**SUPPLIED TEXT**
————————
Data types represent a domains of values. In other words, data type represent constraints that can be used to validate a particular value. Data"type" is an attribute of any data value.

Bee use several kind of data types described below. Use these links to jump to a particular data type. Use browser back-button to revisit a particular data type:

Primitive types;
Constant literals;
Special types;
Type declaration;
Range type;
Domain type;
Constant declarations;
Variable declarations;
Modify values;
Alphanumeric type;
Type inference;
Type checking;
Boolean type;
Rational numbers;

Usability:

Bee is using a gradual typing system. We think dynamic typing is more fragile and prone to errors. Therefore Bee is a strongly typed language with type inference. That means any data is constrained by fixed "data type" rules.
Bee has predefined data types. You can create new data types based on predefined types using a type declaration. You can create sub-types or composite types having new constraints and rules that can improve data validation further.
A data type can be manipulated using rules and operators. You can have a variable of type: Type. To detect a data type of any variable you can use the introspection function type().

Primitive Types

Primitive data types are defined using one capital letter. This may be unusual in Computer Science but standard in Mathematics. Therefore Bee uses this convention.

Alias	Code	Description + Default representation
Boolean	B	Boolean or 8 bit number, 0 = False, >= 1 True
Alpha	A	Alpha-numeric E-ASCII ('0'..'9') ('a'..'Z')
Unicode	U	Unsigned 32 bit, max: U-FFFFFFFF (UTF32)
Rational	Q	Fix point representation number: like 1/2. Notation: Q(14,17)
Natural	N	Unsigned large positive integer 64 bit [0..+]
Integer	Z	Signed large integer 64 bit [-..+] Z(64)
Real	R	Double precision float 64 bit (-..+) R(64)

Notes:

Each data type has a default representation for literal, print & output,
Output representation can be establish using a format template,
Using print with primitive type will create a specific representation,
Precision can be specified in parenthesis after the type: Z(32) = 32 bit integer,
Primitive data types are values allocated on the stack or in the registry.
————————
**DATA SECTION**
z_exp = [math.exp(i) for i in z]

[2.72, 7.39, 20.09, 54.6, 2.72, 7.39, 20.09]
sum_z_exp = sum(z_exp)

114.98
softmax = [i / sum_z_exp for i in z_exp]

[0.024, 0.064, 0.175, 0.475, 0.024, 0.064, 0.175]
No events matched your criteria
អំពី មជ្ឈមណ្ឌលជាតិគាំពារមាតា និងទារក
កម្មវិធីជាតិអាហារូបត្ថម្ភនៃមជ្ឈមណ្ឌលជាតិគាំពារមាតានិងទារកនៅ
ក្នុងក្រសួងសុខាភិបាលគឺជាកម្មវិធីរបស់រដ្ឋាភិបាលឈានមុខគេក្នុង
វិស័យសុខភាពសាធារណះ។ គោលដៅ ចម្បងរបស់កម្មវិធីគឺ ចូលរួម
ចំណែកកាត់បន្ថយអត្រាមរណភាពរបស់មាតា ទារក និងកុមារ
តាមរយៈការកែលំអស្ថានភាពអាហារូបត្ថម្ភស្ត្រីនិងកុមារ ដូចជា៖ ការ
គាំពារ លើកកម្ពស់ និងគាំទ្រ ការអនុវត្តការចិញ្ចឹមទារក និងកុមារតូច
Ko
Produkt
————————
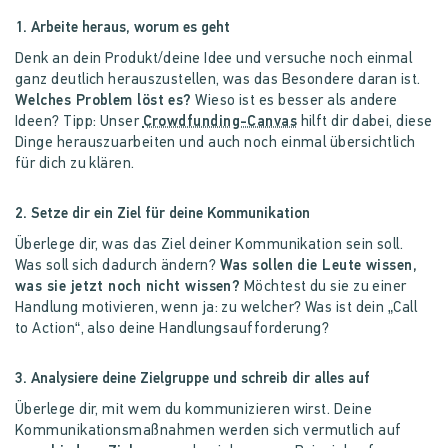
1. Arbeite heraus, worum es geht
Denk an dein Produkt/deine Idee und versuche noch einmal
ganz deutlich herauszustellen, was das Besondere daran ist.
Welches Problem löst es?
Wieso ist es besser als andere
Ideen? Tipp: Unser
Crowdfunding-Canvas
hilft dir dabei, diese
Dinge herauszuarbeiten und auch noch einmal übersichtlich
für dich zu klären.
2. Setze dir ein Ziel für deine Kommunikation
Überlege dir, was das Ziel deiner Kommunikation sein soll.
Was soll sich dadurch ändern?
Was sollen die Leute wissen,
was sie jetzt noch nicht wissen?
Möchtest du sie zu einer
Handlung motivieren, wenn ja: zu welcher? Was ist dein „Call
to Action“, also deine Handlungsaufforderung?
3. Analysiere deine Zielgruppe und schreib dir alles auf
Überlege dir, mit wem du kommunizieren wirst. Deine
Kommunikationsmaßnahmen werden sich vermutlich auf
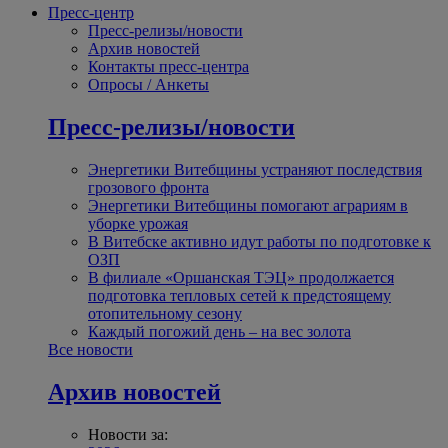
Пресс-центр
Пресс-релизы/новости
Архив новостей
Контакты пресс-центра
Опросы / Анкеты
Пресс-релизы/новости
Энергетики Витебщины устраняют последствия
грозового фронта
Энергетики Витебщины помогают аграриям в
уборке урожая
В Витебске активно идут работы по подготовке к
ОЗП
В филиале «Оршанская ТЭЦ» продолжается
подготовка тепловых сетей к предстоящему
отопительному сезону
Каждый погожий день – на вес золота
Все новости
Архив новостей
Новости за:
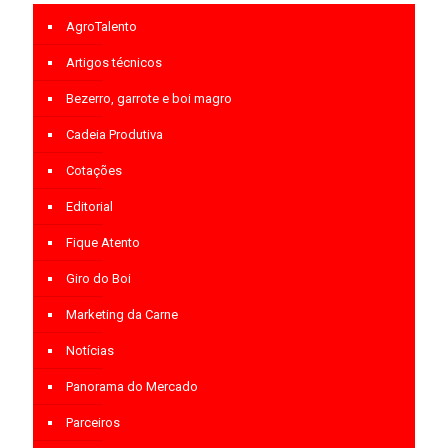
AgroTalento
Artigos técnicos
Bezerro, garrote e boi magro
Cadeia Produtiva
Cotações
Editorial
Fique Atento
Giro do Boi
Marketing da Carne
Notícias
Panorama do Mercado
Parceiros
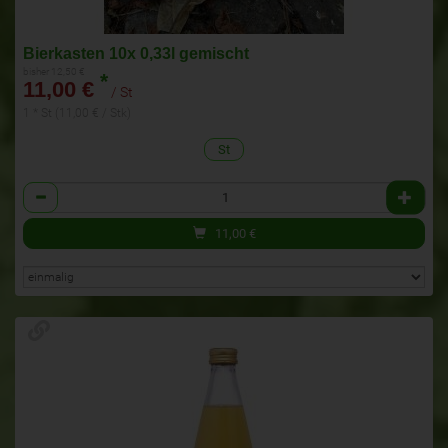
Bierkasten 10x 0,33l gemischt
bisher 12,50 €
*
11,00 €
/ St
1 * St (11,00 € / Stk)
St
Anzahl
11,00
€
————————
**WHAT TO WORK ON**
- a) In the text on Bee data types, which introspection function detects the data type of a variable?
- b) Change the part of the Bee data types text from "Primitive data types are defined" to "1/2. Notation: Q(14,17)" by replacing "unusual" with "uncommon".
- c) Write the next part of the text on Bee data types, starting right after its final sentence.

**ANSWERS TO EACH TASK**
- a) The function type().

- b)
Primitive data types are defined using one capital letter. This may be uncommon in Computer Science but standard in Mathematics. Therefore Bee uses this convention.

Alias	Code	Description + Default representation
Boolean	B	Boolean or 8 bit number, 0 = False, >= 1 True
Alpha	A	Alpha-numeric E-ASCII ('0'..'9') ('a'..'Z')
Unicode	U	Unsigned 32 bit, max: U-FFFFFFFF (UTF32)
Rational	Q	Fix point representation number: like 1/2. Notation: Q(14,17)

- c)
Constant Literals

These are symbolic representations for primitive data types:

Example	Type	Literal characters
'a'	A	(+-) & (0..9) & (a..z) & (A..Z)
'Ω'	U	(Δ Λ Φ Γ Ψ Ω Σ Π π ⊥ ǁ α β ɣ ε δ μ ω ...)
"str"	S	(∀ UTF8)
0b0,0b1	B	(0,1) & B
1234567890	N	(0,1,2,3,4,5,6,7,8,9)
+0	Z	(-+) & (0,1,2,3,4,5,6,7,8,9)
'a','b'	A	ASCII (0x00..OxFF)
U+FFFF	U	(U+) & (0,1,2,3,4,5,6,7,8,9) & ABCDEF
U-FFFFFFFF	U	(U-) & (0,1,2,3,4,5,6,7,8,9) & ABCDEF
0.05	R	(-.) & (0,1,2,3,4,5,6,7,8,9)
-1/2	Q	(-/) & (0,1,2,3,4,5,6,7,8,9)
1E10	R	(-1E)& (0,1,2,3,4,5,6,7,8,9)
1e10	R	(-1e)& (0,1,2,3,4,5,6,7,8,9)

note

primitive types are ordered and can be compared,
primitive literals are identical to themselves,
primitive variables are identical to themselves.

Special types

Special types have an alias starting with capital letter. These types are embeded in the language and contribute to language coherence. All these types are actually references to memory structures:

Alias	Type	Description
Complex	C	Double precision pair of double float numbers (9r+9j)
String	S	UTF8 encoded double quoted string "α β ɣ ε δ μ ω"
Date	D	"DD/MM/YYYY"
Time	T	"hh:mm,ms"
Lambda	L	Lambda expression or function.

Collection types

Bee define a collection literal using a special notation based on brackets. These types are going to be explained later in another page. We mention these types here because they represent types.

delimiter	collection types
()	List
[]	Array / Matrix
{}	Set / Map / Object / Ordinal

Notes:

All collections are actually references,
Collection elements can be references or native types,
Elements of collection are separated by comma,
Pair of values are separated by columns ":"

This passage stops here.